Friday, January 1, 2010

Suicide Truck Bomber Strikes Village Soccer Game In NW Pakistan, 70+ Killed


Most of you regular readers have heard me mention that the Taliban in Pakistan are treading on thin ice with their adoption of the tactics of al Qaeda and todays suicide truck bombing in NW Pakistan is a perfect example of that.

Look at the details from The Telegraph:


As many as 70 people have been killed by a suicide car bomber at a volleyball game in north-west Pakistan. Police said dozens more were injured in the attack in the village of Shah Hasan Khan, in the troubled Bannu district.
“The villagers were watching the match between the two village teams when the bomber drove his double-cabin pick-up vehicle into them and blew it up,” said Habibullah Khan, the local chief of police. “There was a match between two village teams and a lot of people were watching it.”

Whether this bombing is in retaliation for villagers forming a lashkar or not, this is exactly the kind of tactics that al Qaeda used in Iraq that totally back-fired on them and turned 80% of the Iraqi people against them. And we all know that not only did the Iraqi people resent al Qaeda for their barbarism, they took arms against it.

So, Terry Taliban, keep it up chumps. This is going to bite you in the ass like you've never seen before.


Suicide bomber kills 70 at volleyball game in Pakistan

As many as 70 people have been killed by a suicide car bomber at a volleyball game in north-west Pakistan. Police said dozens more were injured in the attack in the village of Shah Hasan Khan, in the troubled Bannu district.
“The villagers were watching the match between the two village teams when the bomber drove his double-cabin pick-up vehicle into them and blew it up,” said Habibullah Khan, the local chief of police. “There was a match between two village teams and a lot of people were watching it.”

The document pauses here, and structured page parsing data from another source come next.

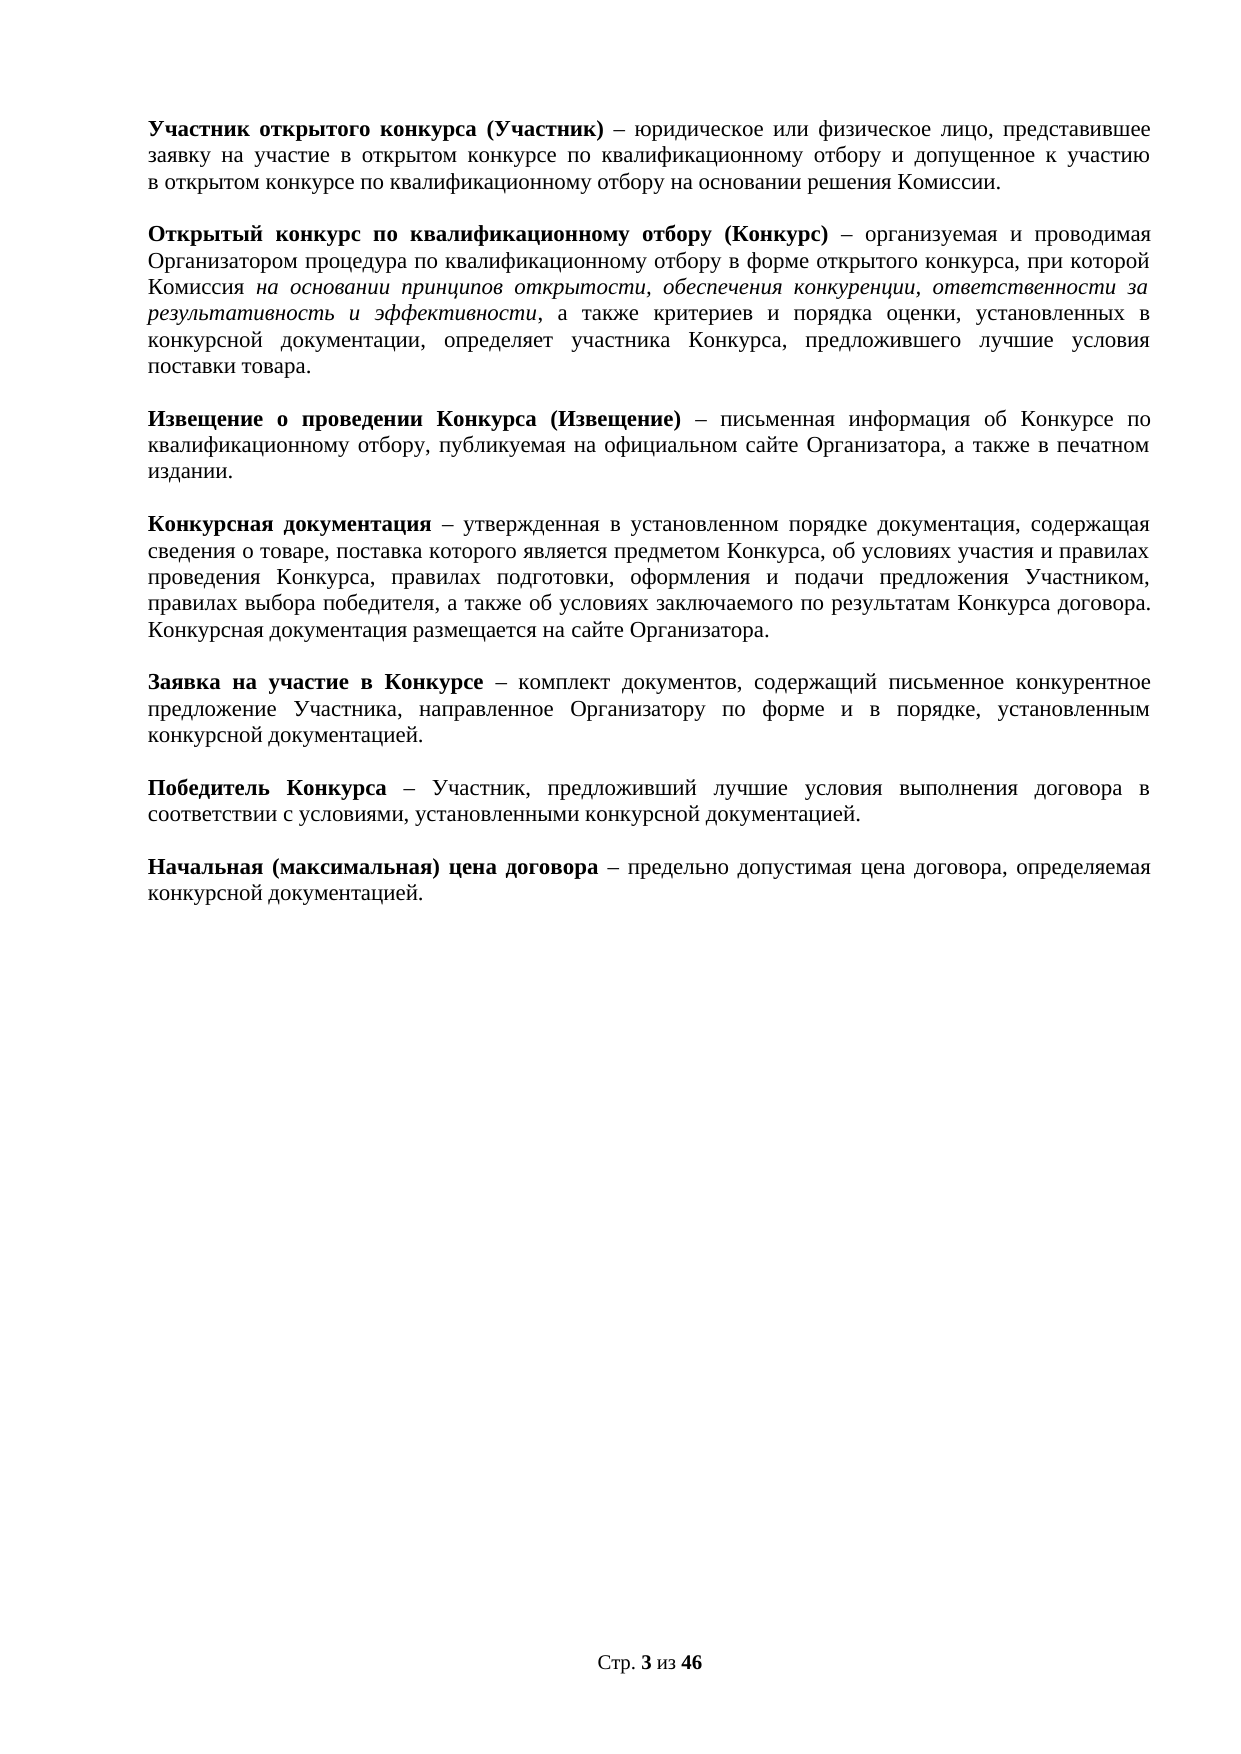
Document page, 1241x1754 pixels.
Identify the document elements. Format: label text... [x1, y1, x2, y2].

text Победитель Конкурса – Участник, предложивший лучшие условия выполнения договора в соответствии с условиями, установленными конкурсной документацией. [148, 774, 1152, 827]
text Открытый конкурс по квалификационному отбору (Конкурс) – организуемая и проводимая Организатором процедура по квалификационному отбору в форме открытого конкурса, при которой Комиссия на основании принципов открытости, обеспечения конкуренции, ответственности за результативность и эффективности, а также критериев и порядка оценки, установленных в конкурсной документации, определяет участника Конкурса, предложившего лучшие условия поставки товара. [148, 220, 1152, 378]
text Извещение о проведении Конкурса (Извещение) – письменная информация об Конкурсе по квалификационному отбору, публикуемая на официальном сайте Организатора, а также в печатном издании. [148, 405, 1152, 484]
text Участник открытого конкурса (Участник) – юридическое или физическое лицо, представившее заявку на участие в открытом конкурсе по квалификационному отбору и допущенное к участию в открытом конкурсе по квалификационному отбору на основании решения Комиссии. [148, 115, 1152, 194]
text Начальная (максимальная) цена договора – предельно допустимая цена договора, определяемая конкурсной документацией. [148, 853, 1152, 906]
text Заявка на участие в Конкурсе – комплект документов, содержащий письменное конкурентное предложение Участника, направленное Организатору по форме и в порядке, установленным конкурсной документацией. [148, 668, 1152, 747]
text Конкурсная документация – утвержденная в установленном порядке документация, содержащая сведения о товаре, поставка которого является предметом Конкурса, об условиях участия и правилах проведения Конкурса, правилах подготовки, оформления и подачи предложения Участником, правилах выбора победителя, а также об условиях заключаемого по результатам Конкурса договора. Конкурсная документация размещается на сайте Организатора. [148, 510, 1152, 642]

Police said the attack was possibly retaliation against local residents who had set up a militia to expel Taliban militants from the area, which is near South Waziristan, where Pakistan's army last month completed a military offensive against extremists sheltering in the lawless territory that borders Afghanistan.
“The locality has been a hub of militants. Locals set up a militia and expelled the militants from this area. This attack seems to be reaction to their expulsion,” said Ayub Khan, a regional police chief.
The bombing took place after Pakistan’s security forces said they had foiled a suicide bomb plot against the country’s sensitive Wagah border crossing with India.
The plot, which if carried out would have sabotaged the first tentative steps to improve relations between the two countries following the 2008 terrorist attacks on Mumbai, was uncovered after Pakistani intelligence agents arrested 10 militants including the Taliban’s leader in Punjab, known as Khalilullah, and a 17-year-old boy who was being groomed to carry the bomb.
Defence and intelligence analysts said relations between India and Pakistan would have been plunged into a new crisis had the militants succeeded. The crossing at Wagah between Lahore and Amritsar has emotional significance for Indians and Pakistanis after being the scene of communal bloodshed between Hindus, Sikhs and Muslims at partition. Wagah is also popular with tourists who visit it to watch its famously aggressive border-closing ceremony at dusk when guards from both sides parade like peacocks, kicking their legs in the air.
The arrest of Khalilullah was a major breakthrough for Pakistan’s security services and a serious setback for the Taliban which has collaborated with other militant groups to make Southern Punjab a new front in their jihad. In the last year militant groups have twice attacked elite police training academies and the Sri Lankan cricket team when it was playing a test match in Lahore.
The disclosure of the arrests coincided with a series of conciliatory moves which raised hopes of a thaw in relations. On Friday diplomats in Islamabad and New Delhi exchanged lists of nuclear installations in their countries, while a joint campaign was launched by the Times of India and Pakistan’s Daily Jang newspaper group to persuade their readers to “love” one another and help overcome mutual suspicion. The mood of optimism was raised further by an announcement that India will soon release 31 Pakistani fishermen arrested in Indian waters amid hopes that the move will lead to the further release of an estimated 600 fishermen held in India and Pakistan.
Meanwhile India’s national boxing team arrived in the Pakistani city of Karachi for the first sporting event contested by the two countries on home soil since the Mumbai attacks.